Return every line from the one containing "common name: Pepper-saxifrage" down to the one containing "scientific name: Psidium guineense", both included, and repeat them exactly.

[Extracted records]
+++

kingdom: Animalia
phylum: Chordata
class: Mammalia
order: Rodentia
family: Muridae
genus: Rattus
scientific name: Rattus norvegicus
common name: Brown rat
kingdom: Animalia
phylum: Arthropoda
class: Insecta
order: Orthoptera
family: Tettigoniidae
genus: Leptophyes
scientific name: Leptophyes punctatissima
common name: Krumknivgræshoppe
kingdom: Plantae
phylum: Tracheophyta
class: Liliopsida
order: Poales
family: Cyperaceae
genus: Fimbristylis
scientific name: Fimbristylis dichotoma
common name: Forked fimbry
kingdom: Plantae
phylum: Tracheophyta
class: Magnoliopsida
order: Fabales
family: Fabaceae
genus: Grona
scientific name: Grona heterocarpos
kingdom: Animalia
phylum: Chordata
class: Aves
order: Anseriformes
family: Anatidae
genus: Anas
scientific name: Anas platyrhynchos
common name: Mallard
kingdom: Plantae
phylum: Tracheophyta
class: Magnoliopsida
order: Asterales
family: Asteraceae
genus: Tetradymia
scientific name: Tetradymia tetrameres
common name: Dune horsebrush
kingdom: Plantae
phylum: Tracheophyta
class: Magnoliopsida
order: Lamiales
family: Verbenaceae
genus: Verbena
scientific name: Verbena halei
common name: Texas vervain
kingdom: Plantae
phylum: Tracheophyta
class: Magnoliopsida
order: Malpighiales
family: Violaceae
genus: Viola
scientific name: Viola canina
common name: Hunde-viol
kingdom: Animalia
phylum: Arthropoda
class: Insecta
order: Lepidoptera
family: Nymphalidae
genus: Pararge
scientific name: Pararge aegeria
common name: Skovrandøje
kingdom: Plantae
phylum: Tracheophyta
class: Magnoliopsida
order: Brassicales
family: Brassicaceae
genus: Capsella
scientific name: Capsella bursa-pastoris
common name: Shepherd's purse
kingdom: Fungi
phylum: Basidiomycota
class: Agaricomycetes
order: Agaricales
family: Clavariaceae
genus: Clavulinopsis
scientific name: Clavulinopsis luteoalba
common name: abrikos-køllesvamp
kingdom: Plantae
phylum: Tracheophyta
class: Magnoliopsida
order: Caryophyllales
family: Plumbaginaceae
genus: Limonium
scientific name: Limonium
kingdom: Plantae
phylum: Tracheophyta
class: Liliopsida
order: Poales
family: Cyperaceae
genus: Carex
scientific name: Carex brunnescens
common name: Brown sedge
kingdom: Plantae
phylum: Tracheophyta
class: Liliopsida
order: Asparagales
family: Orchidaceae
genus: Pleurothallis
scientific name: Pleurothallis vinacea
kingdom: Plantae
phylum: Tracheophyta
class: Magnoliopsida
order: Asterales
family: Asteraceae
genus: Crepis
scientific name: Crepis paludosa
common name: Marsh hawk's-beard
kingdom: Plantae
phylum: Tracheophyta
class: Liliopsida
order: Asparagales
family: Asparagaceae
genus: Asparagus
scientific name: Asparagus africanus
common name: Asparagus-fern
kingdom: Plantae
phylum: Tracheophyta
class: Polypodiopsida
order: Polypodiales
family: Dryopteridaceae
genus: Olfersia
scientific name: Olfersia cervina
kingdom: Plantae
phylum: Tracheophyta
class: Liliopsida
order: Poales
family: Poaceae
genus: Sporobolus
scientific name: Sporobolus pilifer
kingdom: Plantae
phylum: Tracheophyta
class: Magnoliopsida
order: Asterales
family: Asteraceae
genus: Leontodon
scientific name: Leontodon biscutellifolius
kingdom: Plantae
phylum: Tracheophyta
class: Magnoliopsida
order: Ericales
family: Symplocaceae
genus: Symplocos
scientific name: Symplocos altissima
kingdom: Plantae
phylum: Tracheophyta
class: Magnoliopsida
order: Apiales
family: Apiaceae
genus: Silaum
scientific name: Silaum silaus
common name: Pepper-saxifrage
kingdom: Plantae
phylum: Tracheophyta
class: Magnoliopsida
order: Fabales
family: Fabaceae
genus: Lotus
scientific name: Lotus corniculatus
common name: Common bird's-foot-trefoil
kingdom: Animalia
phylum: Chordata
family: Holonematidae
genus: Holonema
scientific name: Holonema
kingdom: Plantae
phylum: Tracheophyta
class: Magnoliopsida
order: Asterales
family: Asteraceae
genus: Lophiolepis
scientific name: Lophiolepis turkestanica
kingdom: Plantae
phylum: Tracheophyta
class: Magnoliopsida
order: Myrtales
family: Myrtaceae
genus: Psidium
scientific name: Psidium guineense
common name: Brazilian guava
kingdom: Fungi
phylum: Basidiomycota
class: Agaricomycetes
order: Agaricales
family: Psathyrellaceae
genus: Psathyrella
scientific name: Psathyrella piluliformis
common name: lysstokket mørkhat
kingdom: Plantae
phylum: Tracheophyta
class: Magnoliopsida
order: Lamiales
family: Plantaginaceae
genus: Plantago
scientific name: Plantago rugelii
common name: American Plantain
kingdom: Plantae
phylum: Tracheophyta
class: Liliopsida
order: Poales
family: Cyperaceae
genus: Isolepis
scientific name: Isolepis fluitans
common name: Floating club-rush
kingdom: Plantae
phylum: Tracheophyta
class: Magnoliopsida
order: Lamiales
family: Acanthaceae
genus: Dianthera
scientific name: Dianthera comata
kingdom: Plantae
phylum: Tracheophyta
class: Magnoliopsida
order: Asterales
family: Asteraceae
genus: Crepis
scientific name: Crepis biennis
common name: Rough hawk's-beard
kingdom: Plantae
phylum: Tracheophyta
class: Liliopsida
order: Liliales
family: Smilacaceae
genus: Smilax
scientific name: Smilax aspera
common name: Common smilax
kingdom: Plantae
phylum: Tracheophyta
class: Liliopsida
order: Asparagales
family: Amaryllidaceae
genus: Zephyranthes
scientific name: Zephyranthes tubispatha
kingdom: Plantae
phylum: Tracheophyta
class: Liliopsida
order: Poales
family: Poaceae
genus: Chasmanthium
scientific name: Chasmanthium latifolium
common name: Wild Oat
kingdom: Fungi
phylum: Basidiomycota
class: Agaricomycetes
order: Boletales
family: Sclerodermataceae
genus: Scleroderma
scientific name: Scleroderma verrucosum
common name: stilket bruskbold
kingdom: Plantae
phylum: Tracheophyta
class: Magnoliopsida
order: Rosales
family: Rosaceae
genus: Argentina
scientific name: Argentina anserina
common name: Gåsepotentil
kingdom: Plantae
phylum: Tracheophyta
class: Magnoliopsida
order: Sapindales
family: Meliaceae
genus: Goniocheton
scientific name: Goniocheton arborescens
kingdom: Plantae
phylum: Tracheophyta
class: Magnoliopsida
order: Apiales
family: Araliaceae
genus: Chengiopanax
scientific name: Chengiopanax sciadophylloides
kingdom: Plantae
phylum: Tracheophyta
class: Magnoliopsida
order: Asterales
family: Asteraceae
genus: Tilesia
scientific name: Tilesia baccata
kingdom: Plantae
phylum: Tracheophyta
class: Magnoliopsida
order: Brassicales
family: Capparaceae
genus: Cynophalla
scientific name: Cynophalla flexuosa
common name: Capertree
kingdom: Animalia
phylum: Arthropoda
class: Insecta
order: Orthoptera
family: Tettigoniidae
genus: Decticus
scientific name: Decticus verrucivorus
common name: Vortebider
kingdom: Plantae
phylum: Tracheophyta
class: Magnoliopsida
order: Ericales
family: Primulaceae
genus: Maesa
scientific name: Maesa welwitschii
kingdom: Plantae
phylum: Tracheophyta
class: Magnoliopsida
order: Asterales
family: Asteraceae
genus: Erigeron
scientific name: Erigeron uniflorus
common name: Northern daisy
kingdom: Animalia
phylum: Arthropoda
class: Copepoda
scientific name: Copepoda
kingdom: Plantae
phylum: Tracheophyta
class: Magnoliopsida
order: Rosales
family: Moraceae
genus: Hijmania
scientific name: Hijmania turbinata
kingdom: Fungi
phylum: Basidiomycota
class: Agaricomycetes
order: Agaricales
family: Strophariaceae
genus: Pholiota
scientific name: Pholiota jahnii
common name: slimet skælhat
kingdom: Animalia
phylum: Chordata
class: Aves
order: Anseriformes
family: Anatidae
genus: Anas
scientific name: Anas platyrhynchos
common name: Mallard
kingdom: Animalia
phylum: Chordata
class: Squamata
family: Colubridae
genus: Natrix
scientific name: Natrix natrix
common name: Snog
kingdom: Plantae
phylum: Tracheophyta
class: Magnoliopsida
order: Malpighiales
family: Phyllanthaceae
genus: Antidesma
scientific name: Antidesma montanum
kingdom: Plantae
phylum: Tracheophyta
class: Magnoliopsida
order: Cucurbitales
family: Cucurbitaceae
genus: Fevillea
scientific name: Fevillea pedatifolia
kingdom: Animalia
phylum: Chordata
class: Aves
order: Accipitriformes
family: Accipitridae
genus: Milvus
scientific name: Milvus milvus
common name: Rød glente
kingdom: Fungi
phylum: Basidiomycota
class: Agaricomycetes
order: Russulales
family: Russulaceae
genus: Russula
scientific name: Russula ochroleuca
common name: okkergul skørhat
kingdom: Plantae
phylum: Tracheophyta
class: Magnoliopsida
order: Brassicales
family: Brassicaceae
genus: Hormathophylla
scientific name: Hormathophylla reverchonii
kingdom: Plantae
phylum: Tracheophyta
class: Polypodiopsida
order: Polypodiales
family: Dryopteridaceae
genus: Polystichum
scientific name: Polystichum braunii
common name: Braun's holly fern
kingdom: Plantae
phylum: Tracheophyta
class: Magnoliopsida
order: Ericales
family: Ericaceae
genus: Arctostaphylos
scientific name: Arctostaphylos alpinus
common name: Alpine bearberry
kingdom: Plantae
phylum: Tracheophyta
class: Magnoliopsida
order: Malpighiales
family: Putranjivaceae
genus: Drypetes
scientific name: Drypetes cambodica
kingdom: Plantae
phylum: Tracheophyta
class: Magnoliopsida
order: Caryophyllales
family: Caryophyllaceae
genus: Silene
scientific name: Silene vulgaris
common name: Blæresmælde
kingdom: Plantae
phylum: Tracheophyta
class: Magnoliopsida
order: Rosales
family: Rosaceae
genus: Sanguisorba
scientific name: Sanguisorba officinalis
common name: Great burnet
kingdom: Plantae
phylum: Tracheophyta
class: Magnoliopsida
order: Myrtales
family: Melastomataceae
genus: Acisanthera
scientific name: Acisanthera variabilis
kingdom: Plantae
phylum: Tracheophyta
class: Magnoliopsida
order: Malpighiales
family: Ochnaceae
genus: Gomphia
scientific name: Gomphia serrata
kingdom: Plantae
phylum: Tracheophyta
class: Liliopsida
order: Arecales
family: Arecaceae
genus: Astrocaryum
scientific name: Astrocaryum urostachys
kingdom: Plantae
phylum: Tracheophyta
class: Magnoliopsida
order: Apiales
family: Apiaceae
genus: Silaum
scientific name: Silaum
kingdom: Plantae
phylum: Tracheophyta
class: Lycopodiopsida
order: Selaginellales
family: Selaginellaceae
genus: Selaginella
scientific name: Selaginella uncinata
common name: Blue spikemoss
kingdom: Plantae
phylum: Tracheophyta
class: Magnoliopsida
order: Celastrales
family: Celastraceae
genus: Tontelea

+++

_The response_
common name: Pepper-saxifrage
kingdom: Plantae
phylum: Tracheophyta
class: Magnoliopsida
order: Fabales
family: Fabaceae
genus: Lotus
scientific name: Lotus corniculatus
common name: Common bird's-foot-trefoil
kingdom: Animalia
phylum: Chordata
family: Holonematidae
genus: Holonema
scientific name: Holonema
kingdom: Plantae
phylum: Tracheophyta
class: Magnoliopsida
order: Asterales
family: Asteraceae
genus: Lophiolepis
scientific name: Lophiolepis turkestanica
kingdom: Plantae
phylum: Tracheophyta
class: Magnoliopsida
order: Myrtales
family: Myrtaceae
genus: Psidium
scientific name: Psidium guineense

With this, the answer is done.